◆ **WORK REQUIRED**:
Your answer is to be every line of the material that includes the string "CIRCLE".

◆ **DATA EXCERPTS**:
====

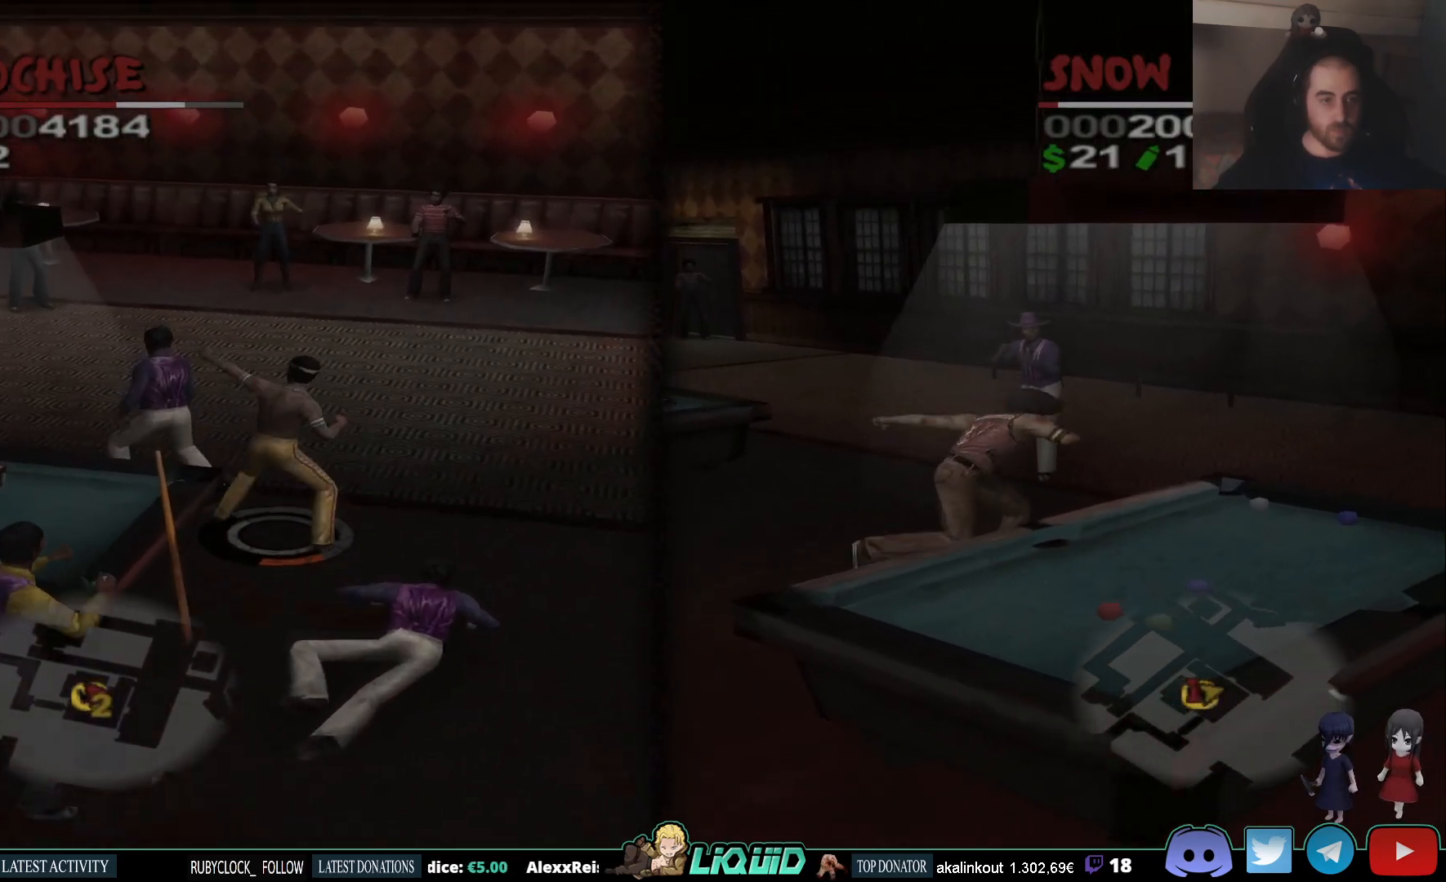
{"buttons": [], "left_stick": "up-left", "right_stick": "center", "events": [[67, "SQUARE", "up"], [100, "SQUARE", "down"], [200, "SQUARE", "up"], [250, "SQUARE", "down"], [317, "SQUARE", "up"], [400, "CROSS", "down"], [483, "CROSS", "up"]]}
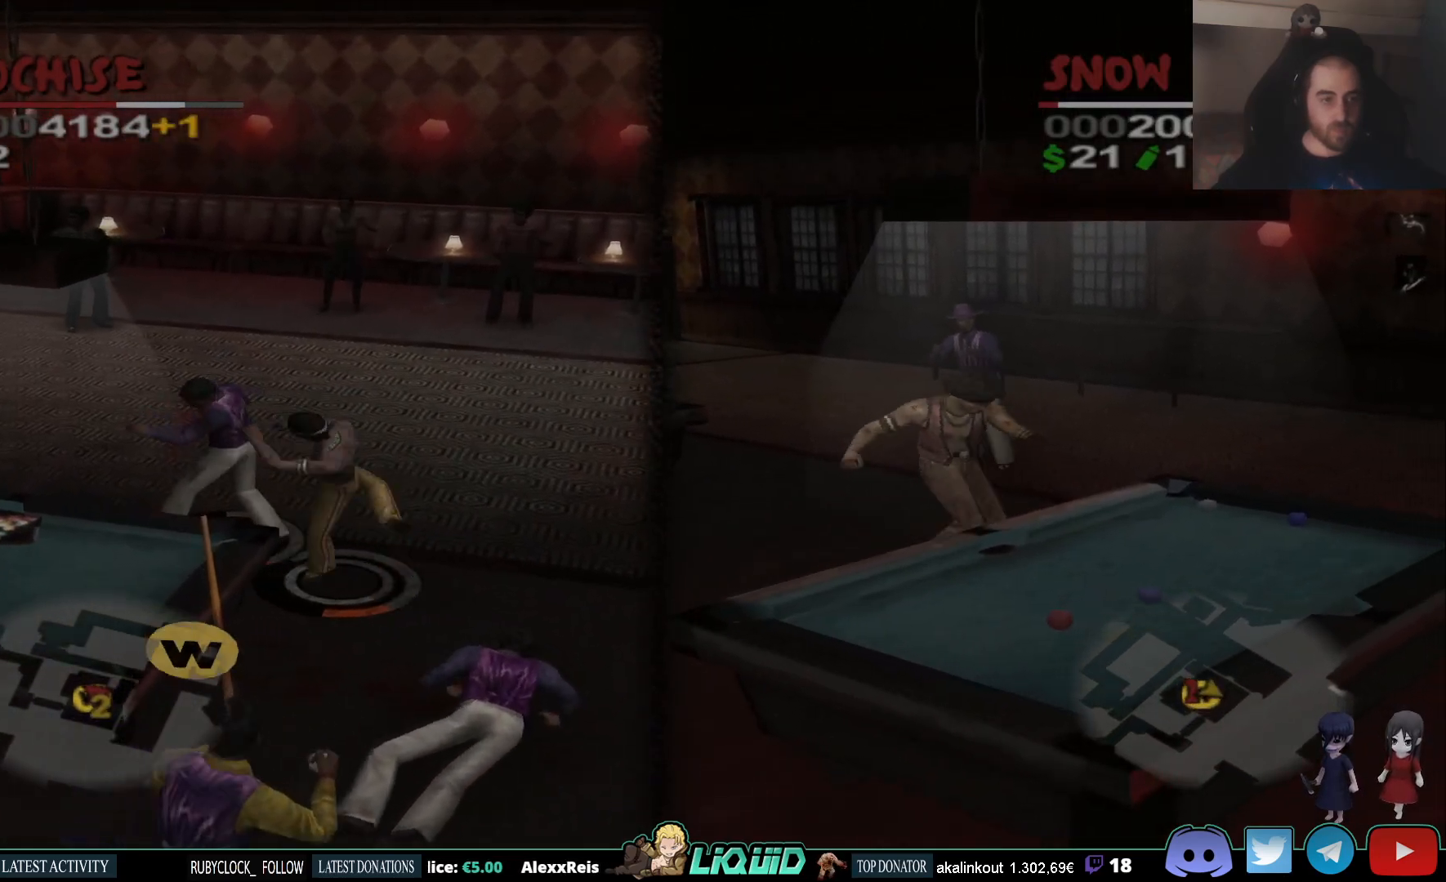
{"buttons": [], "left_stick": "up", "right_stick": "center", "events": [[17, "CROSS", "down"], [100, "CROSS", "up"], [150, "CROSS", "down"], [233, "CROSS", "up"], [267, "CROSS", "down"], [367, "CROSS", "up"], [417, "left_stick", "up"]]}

====

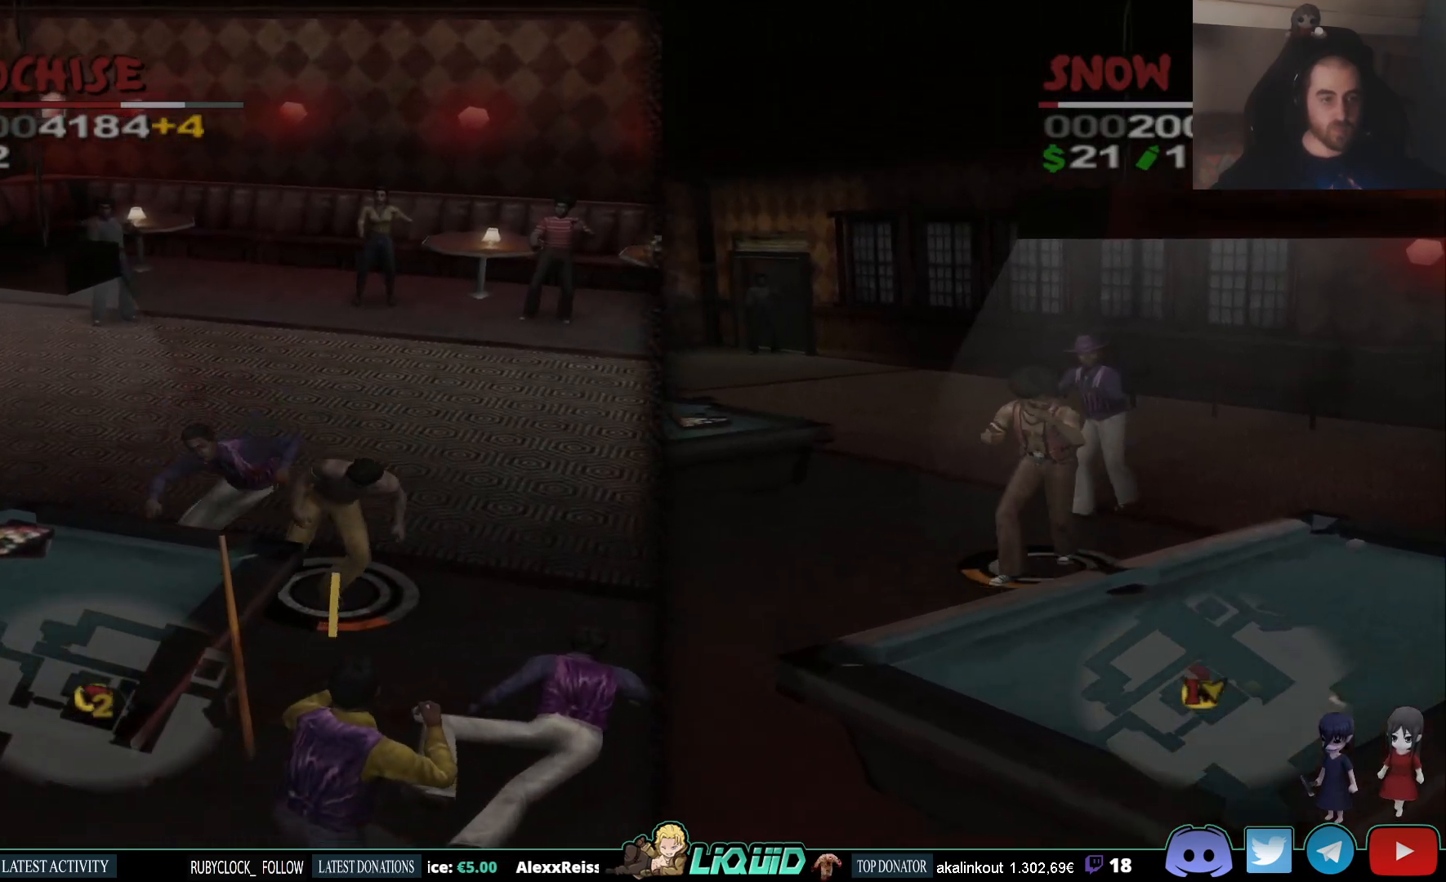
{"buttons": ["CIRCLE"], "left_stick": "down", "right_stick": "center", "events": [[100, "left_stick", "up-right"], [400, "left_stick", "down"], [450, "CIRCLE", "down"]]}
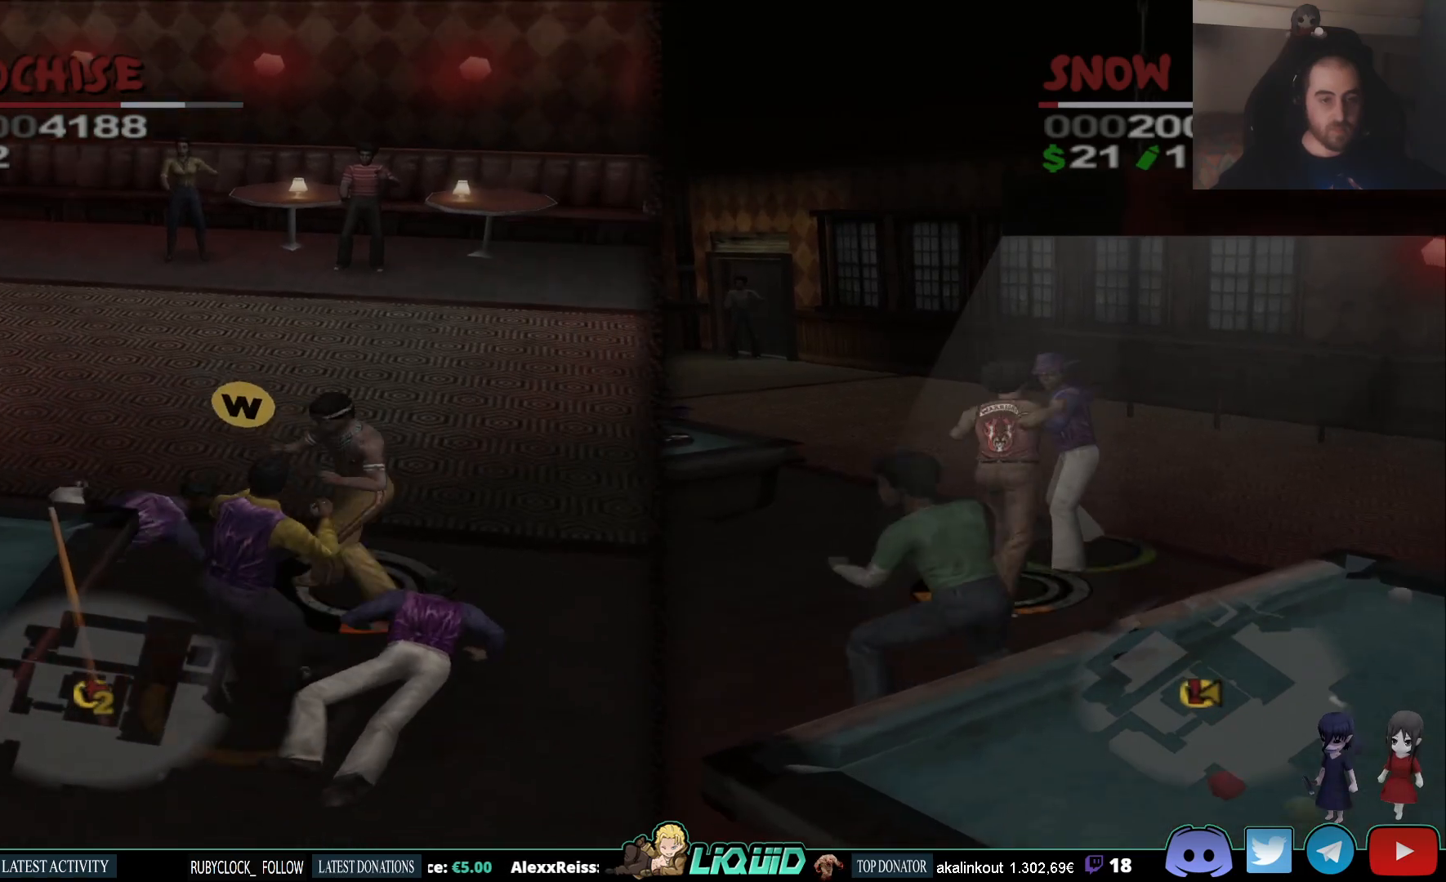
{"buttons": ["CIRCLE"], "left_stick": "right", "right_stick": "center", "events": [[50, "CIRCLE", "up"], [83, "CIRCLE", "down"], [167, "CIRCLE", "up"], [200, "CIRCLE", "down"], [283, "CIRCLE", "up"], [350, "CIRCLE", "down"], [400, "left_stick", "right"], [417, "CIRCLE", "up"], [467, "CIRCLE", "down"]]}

====

◆ **REPLY**:
{"buttons": ["CIRCLE"], "left_stick": "down", "right_stick": "center", "events": [[100, "left_stick", "up-right"], [400, "left_stick", "down"], [450, "CIRCLE", "down"]]}
{"buttons": ["CIRCLE"], "left_stick": "right", "right_stick": "center", "events": [[50, "CIRCLE", "up"], [83, "CIRCLE", "down"], [167, "CIRCLE", "up"], [200, "CIRCLE", "down"], [283, "CIRCLE", "up"], [350, "CIRCLE", "down"], [400, "left_stick", "right"], [417, "CIRCLE", "up"], [467, "CIRCLE", "down"]]}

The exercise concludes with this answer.